U.S. stocks neared record highs on Thursday after several economic reports came in close to expectations.
The Standard & Poor’s 500 rose 0.7%, bringing it back within 1.3% of the record it set in July after a volatile summer and on track for its fourth winning week in the past five.
The Dow Jones Industrial Average rose 0.6%, and the Nasdaq Composite added 1%.
Nvidia was the strongest force lifting the S&P 500, rising another 1.9%, bringing its gains to nearly 16% this week. The company’s shares have stabilized recently after falling more than 20% over the summer on concerns that investors had bid up the stock too much in an enthusiasm for artificial intelligence technology.
That helped offset a 12.4% drop in Moderna and other major tech stocks after the vaccine maker said it now expects to break even in 2028, beating its earlier forecast of 2026. The company saw its sales plummet due to the impact of COVID-19. It also plans to cut research and development spending by 20% between 2025 and 2028 due to the pandemic.
In the bond market, Treasury yields remained relatively steady while reports on job cuts and inflation contained few surprises. The data did little to change the market’s prevailing view that the U.S. economy is slowing along with inflation and that the Federal Reserve will cut interest rates next week in the hope of protecting the job market and staving off a recession.

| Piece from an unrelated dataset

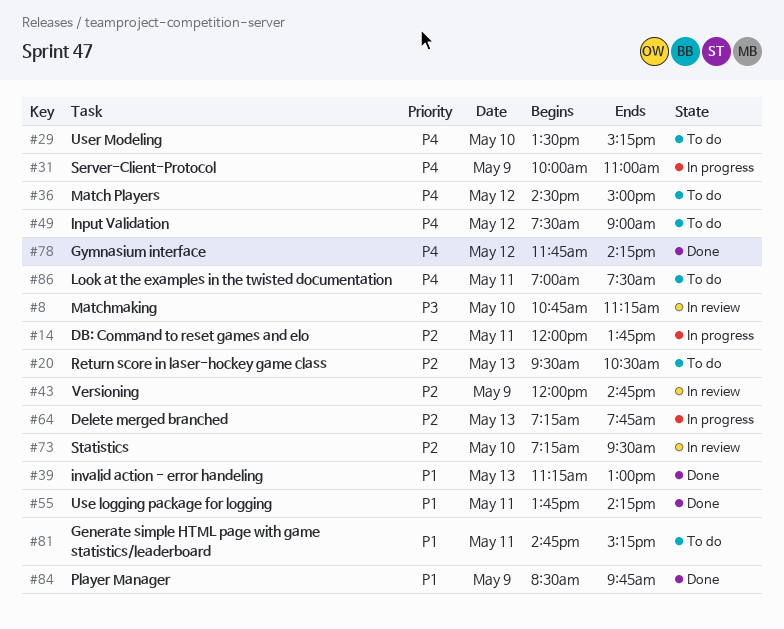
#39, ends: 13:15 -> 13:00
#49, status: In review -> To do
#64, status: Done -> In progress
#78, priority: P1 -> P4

The number of U.S. workers applying for unemployment benefits rose last week but remains low compared to historical records, according to a report. Wholesale prices rose 1.7% in August from a year earlier, another person said. That slowed from July’s inflation rate, but an underlying measure that economists view as a better predictor of future trends also rose more than expected.
The inflation data was similar to Wednesday’s report on U.S. consumer-level prices, which led traders to continue to expect the Fed to cut interest rates by its usual size of a quarter-point next week, rather than the larger half-point cut that some had expected.
Lower interest rates help the economy and boost investment prices, but they can also lead to more inflation.
In the bond market, the yield on the 10-year Treasury note edged up to 3.68 percent from 3.66 percent late Wednesday, stabilizing somewhat after falling since April on expectations of upcoming rate cuts. The easing has helped push the average U.S. 30-year mortgage rate to a 19-month low this week, according to Freddie Mac.
The cut would be the first in more than four years as the Fed focuses on fighting inflation. Across the Atlantic, moves to protect the economy have already begun: The European Central Bank cut interest rates by a quarter percentage point for the second time on Thursday in a bid to support economic growth.
UBS strategists said much of the focus will be on how much the Fed cuts rates in September, but a more important factor is how much total cut the central bank ultimately ends up with, and how much the market has already priced in. Most traders expect cuts of more than 2 percentage points over the course of next year, bringing the federal funds rate from its current range of 5.25% to 5.50%, according to CME Group data.
“Any deviation from this path, whether it be a resurgence in inflation or the risk of a recession, would be difficult for markets to accept,” the strategists, led by Jonathan Golub, said in a statement.
On Wall Street, Kroger Co. rose 7.2 percent after it said its latest quarterly profit beat analysts’ expectations. The grocer’s revenue missed expectations but it raised the lower end of its forecast range for a key earnings measure for the full year.
Alaska Air Group Inc. rose 1.2 percent after raising its summer profit outlook. The airline said a key underlying measure of revenue will probably be higher than a year ago. Fuel costs could also be lower than expected.
American Airlines rose 1 percent after flight attendants voted to ratify their labor contract and avoid a potential strike.
Overall, the S&P 500 rose 41.63 points to 5,595.76, the Dow added 235.06 points to 41,096.77 and the Nasdaq added 174.15 points to 17,569.68.
Overseas stock markets saw indexes rise across most of Europe, while Japan’s Nikkei stood out in Asia, rising 3.4%, clawing back some of its steep losses after a seven-day losing streak.
Cho is a contributing writer for The Associated Press. Associated Press writers Yuri Kageyama and Matt Ott contributed to this report.